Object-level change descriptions

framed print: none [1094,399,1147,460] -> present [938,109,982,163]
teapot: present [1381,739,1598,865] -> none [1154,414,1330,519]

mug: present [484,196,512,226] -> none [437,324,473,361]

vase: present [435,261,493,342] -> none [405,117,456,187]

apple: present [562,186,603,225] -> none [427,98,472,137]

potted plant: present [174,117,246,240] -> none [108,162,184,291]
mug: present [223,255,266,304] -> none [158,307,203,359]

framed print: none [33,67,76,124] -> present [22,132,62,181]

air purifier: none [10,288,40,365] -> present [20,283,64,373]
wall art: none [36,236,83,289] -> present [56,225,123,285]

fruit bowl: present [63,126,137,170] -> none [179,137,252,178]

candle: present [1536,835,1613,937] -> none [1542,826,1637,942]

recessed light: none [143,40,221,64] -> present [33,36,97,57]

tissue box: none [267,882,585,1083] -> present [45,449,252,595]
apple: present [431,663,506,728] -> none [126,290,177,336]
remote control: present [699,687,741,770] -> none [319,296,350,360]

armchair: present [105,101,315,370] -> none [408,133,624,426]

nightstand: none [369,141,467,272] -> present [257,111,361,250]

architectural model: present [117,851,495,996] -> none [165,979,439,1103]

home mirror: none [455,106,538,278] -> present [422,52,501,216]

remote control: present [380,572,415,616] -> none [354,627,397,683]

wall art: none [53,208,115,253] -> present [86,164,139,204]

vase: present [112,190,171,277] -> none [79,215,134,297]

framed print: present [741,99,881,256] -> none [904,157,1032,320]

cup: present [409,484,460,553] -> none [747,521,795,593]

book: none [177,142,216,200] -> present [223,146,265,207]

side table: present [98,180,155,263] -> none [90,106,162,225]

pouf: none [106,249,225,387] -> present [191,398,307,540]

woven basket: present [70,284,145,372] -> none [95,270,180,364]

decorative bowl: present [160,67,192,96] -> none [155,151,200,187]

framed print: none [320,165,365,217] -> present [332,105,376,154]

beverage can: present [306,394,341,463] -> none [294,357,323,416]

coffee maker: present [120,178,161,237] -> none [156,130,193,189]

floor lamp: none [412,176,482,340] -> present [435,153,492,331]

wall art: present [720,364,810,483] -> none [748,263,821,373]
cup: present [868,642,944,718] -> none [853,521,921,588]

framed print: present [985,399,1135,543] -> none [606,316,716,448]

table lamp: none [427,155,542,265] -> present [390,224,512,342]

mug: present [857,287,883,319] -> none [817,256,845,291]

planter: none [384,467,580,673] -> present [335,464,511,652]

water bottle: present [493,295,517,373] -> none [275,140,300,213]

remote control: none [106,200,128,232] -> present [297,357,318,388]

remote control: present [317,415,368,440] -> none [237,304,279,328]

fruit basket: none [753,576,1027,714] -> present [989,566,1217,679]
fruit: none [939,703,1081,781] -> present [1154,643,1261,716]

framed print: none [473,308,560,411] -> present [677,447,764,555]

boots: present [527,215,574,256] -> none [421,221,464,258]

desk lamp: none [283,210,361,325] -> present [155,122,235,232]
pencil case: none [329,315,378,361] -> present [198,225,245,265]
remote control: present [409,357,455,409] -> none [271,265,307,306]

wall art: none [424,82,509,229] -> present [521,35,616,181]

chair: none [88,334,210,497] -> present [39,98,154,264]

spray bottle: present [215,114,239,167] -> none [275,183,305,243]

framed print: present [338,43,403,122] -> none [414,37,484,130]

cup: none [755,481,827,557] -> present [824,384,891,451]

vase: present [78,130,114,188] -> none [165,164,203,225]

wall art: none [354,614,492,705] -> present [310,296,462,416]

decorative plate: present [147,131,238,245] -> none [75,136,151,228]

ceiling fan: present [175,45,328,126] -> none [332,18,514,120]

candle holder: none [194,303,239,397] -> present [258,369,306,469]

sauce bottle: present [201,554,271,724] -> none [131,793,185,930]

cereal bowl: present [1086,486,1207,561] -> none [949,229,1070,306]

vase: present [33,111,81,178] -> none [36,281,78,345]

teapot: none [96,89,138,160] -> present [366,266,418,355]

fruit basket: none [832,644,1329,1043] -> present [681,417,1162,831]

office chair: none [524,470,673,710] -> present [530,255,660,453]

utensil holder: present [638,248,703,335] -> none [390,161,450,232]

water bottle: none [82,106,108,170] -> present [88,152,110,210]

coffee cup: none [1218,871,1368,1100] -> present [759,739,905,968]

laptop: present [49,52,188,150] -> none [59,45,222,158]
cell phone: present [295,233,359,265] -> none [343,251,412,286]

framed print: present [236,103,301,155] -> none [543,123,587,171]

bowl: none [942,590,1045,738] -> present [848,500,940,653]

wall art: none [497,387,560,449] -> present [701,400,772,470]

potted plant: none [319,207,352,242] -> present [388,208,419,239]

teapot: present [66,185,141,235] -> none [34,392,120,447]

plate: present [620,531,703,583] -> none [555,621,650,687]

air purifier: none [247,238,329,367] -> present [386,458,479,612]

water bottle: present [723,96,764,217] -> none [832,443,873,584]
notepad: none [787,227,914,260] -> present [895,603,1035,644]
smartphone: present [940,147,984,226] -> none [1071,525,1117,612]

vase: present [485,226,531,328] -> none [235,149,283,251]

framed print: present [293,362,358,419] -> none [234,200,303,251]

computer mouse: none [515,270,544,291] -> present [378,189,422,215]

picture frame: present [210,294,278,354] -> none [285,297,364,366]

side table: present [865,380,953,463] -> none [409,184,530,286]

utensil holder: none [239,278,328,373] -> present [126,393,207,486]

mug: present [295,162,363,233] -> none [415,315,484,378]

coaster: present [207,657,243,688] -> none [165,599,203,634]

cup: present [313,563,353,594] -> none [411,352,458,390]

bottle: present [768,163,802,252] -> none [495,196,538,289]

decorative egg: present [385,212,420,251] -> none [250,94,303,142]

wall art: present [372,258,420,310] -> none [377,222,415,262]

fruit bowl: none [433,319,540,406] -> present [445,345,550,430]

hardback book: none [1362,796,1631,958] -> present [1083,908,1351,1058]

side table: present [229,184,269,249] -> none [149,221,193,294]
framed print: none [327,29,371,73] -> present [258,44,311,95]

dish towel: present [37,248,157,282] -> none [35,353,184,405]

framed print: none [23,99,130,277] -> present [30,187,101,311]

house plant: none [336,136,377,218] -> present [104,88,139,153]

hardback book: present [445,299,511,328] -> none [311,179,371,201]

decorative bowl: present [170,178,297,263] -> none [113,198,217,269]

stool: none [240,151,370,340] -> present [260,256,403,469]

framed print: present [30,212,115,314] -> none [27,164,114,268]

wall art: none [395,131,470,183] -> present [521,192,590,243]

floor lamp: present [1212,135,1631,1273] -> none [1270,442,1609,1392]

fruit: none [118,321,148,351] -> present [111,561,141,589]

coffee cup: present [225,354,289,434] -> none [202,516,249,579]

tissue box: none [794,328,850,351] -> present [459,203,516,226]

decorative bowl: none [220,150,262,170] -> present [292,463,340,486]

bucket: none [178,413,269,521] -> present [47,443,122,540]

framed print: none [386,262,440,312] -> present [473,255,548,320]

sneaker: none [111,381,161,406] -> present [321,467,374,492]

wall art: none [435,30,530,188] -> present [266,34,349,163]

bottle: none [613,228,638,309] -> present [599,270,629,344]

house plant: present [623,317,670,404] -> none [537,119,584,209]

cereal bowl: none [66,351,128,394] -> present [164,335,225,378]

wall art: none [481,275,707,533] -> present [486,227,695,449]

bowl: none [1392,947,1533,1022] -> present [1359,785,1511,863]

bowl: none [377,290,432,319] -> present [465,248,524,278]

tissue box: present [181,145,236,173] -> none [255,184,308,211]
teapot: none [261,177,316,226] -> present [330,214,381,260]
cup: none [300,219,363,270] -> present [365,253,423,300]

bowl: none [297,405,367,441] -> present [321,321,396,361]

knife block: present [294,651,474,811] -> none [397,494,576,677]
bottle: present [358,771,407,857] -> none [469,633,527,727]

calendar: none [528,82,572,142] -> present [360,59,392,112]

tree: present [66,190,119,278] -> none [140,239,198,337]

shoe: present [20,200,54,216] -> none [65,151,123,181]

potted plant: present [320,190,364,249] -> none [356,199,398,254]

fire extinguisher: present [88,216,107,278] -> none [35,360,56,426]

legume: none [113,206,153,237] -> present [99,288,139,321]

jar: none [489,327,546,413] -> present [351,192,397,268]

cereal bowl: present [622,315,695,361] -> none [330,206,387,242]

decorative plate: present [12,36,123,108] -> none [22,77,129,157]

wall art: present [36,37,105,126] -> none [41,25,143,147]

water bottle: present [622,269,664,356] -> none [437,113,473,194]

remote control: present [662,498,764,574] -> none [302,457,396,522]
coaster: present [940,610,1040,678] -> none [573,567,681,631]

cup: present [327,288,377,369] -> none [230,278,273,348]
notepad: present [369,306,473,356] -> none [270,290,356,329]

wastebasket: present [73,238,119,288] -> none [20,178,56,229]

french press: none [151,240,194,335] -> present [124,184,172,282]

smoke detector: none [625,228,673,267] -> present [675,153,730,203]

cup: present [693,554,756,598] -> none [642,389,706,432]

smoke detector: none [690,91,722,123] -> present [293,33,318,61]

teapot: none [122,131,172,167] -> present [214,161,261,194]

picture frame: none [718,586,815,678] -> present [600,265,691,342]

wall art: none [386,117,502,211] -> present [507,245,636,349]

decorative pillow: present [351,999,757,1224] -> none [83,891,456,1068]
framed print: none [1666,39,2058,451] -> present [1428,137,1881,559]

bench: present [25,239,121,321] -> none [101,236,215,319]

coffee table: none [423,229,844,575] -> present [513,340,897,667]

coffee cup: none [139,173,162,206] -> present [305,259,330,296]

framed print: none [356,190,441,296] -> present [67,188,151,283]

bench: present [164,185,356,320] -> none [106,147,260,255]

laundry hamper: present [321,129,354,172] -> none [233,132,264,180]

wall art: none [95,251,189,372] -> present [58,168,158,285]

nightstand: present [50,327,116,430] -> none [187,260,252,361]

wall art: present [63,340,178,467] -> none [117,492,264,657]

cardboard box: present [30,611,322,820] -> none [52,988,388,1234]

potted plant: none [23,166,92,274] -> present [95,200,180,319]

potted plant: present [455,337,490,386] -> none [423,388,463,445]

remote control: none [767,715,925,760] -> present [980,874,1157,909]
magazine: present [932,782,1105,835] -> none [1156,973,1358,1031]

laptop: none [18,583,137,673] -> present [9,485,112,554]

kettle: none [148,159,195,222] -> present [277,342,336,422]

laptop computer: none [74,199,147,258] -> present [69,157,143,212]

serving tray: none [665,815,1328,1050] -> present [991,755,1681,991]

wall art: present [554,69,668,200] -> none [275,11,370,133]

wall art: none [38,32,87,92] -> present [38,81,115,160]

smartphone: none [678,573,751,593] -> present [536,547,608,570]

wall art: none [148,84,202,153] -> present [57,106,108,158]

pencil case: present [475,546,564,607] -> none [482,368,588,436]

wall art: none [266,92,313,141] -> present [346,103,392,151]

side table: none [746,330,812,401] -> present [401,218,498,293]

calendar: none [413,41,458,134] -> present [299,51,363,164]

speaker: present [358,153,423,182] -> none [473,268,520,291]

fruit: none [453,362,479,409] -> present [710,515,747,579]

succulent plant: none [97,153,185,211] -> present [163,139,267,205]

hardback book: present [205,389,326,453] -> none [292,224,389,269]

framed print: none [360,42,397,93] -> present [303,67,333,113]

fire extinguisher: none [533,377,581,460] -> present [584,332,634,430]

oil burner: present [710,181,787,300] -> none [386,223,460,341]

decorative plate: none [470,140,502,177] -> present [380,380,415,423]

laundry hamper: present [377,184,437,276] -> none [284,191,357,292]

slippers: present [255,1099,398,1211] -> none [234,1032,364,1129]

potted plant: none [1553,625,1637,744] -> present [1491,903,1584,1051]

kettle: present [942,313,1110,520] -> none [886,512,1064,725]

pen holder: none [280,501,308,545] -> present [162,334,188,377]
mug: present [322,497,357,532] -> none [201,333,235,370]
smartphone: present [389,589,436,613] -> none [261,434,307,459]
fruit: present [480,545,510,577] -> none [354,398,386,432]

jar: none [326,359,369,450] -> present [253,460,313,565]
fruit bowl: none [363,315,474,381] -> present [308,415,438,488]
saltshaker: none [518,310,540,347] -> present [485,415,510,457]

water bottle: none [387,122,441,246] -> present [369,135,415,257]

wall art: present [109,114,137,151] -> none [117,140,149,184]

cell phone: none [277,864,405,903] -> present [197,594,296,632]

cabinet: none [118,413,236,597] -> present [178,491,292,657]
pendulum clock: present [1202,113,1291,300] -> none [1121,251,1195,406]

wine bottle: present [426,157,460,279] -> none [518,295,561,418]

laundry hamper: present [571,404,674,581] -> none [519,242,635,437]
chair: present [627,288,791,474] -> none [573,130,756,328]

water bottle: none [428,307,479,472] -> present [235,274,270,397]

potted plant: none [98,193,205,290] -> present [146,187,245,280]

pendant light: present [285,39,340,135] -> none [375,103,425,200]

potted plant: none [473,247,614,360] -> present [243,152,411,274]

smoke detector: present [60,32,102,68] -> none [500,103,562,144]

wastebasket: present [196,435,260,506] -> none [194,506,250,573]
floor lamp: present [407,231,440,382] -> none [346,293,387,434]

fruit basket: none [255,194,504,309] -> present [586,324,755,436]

- To do: Out of the data above, transcribe exactly and only the lines starting with the line that has "table lamp: none" and going on through the line that has "ceiling fan: present", both included.

- Solution below:
table lamp: none [427,155,542,265] -> present [390,224,512,342]

mug: present [857,287,883,319] -> none [817,256,845,291]

planter: none [384,467,580,673] -> present [335,464,511,652]

water bottle: present [493,295,517,373] -> none [275,140,300,213]

remote control: none [106,200,128,232] -> present [297,357,318,388]

remote control: present [317,415,368,440] -> none [237,304,279,328]

fruit basket: none [753,576,1027,714] -> present [989,566,1217,679]
fruit: none [939,703,1081,781] -> present [1154,643,1261,716]

framed print: none [473,308,560,411] -> present [677,447,764,555]

boots: present [527,215,574,256] -> none [421,221,464,258]

desk lamp: none [283,210,361,325] -> present [155,122,235,232]
pencil case: none [329,315,378,361] -> present [198,225,245,265]
remote control: present [409,357,455,409] -> none [271,265,307,306]

wall art: none [424,82,509,229] -> present [521,35,616,181]

chair: none [88,334,210,497] -> present [39,98,154,264]

spray bottle: present [215,114,239,167] -> none [275,183,305,243]

framed print: present [338,43,403,122] -> none [414,37,484,130]

cup: none [755,481,827,557] -> present [824,384,891,451]

vase: present [78,130,114,188] -> none [165,164,203,225]

wall art: none [354,614,492,705] -> present [310,296,462,416]

decorative plate: present [147,131,238,245] -> none [75,136,151,228]

ceiling fan: present [175,45,328,126] -> none [332,18,514,120]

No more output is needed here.